Exercise description> From the line with "ETTEVÕTETELE" to the line with "et même le Guide (G1 et G2).", retype each line exactly as it stands in the records below, but skip the pictures.

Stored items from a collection

BEGIN

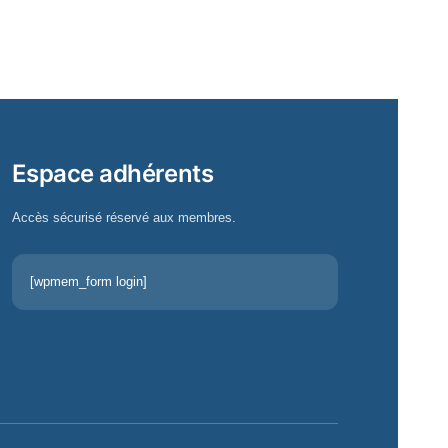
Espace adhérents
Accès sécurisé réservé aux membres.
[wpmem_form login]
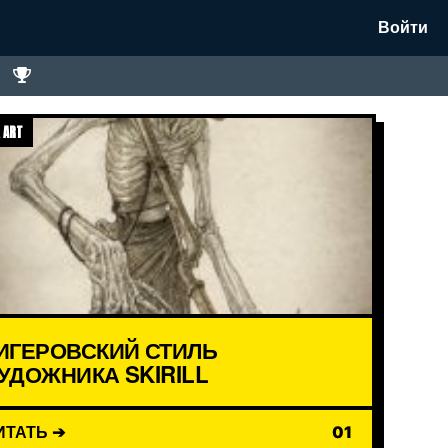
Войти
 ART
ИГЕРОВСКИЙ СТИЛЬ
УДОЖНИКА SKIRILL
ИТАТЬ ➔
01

END
BEGIN

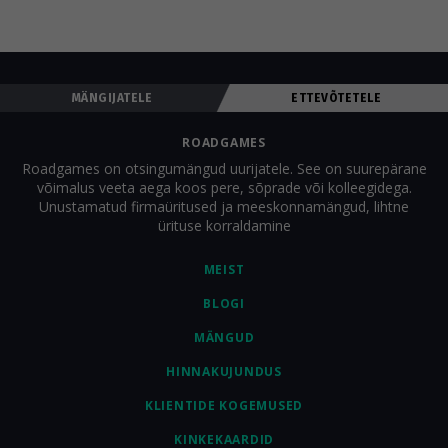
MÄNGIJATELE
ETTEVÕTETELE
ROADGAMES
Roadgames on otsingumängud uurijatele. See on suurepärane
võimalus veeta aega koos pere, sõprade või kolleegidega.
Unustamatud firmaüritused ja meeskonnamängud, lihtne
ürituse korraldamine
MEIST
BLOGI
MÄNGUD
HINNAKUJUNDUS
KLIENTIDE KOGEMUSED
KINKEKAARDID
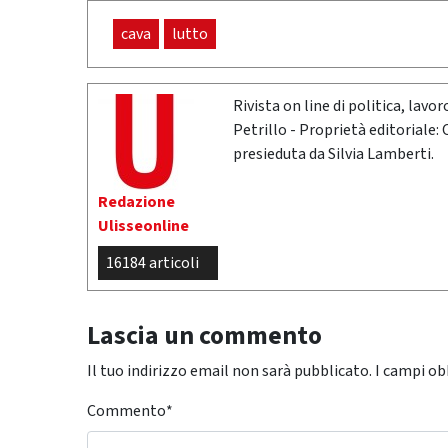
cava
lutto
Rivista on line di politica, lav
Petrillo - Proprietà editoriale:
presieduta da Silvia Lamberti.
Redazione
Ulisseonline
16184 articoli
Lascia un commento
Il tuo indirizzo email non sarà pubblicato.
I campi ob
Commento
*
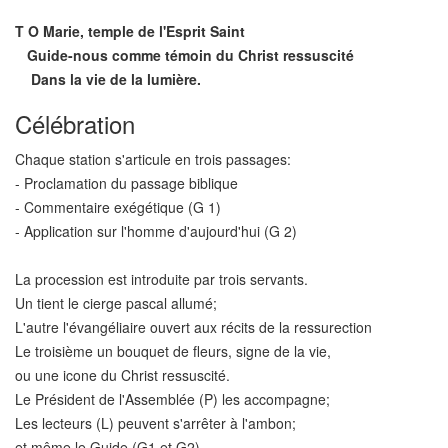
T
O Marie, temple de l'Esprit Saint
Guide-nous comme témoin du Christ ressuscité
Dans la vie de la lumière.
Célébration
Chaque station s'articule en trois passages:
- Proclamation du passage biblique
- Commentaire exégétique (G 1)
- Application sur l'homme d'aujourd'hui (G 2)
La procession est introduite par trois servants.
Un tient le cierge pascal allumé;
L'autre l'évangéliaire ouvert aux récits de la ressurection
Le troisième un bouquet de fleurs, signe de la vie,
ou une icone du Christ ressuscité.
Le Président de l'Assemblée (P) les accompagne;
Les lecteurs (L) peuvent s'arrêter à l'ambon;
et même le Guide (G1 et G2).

END
BEGIN

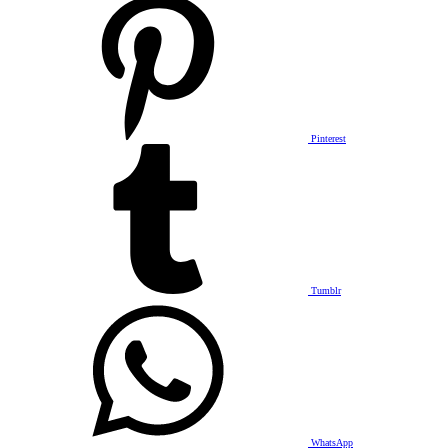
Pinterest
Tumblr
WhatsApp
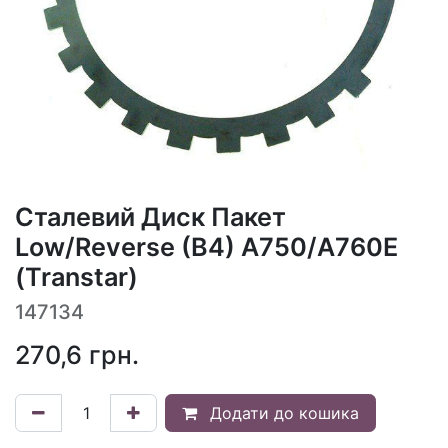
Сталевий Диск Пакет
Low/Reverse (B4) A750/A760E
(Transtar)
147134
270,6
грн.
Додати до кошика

END

Expected answer>
ETTEVÕTETELE
ROADGAMES
Roadgames on otsingumängud uurijatele. See on suurepärane
võimalus veeta aega koos pere, sõprade või kolleegidega.
Unustamatud firmaüritused ja meeskonnamängud, lihtne
ürituse korraldamine
MEIST
BLOGI
MÄNGUD
HINNAKUJUNDUS
KLIENTIDE KOGEMUSED
KINKEKAARDID
cava
lutto
Rivista on line di politica, lav
Petrillo - Proprietà editoriale:
presieduta da Silvia Lamberti.
Redazione
Ulisseonline
16184 articoli
Lascia un commento
Il tuo indirizzo email non sarà pubblicato.
I campi ob
Commento
*
T
O Marie, temple de l'Esprit Saint
Guide-nous comme témoin du Christ ressuscité
Dans la vie de la lumière.
Célébration
Chaque station s'articule en trois passages:
- Proclamation du passage biblique
- Commentaire exégétique (G 1)
- Application sur l'homme d'aujourd'hui (G 2)
La procession est introduite par trois servants.
Un tient le cierge pascal allumé;
L'autre l'évangéliaire ouvert aux récits de la ressurection
Le troisième un bouquet de fleurs, signe de la vie,
ou une icone du Christ ressuscité.
Le Président de l'Assemblée (P) les accompagne;
Les lecteurs (L) peuvent s'arrêter à l'ambon;
et même le Guide (G1 et G2).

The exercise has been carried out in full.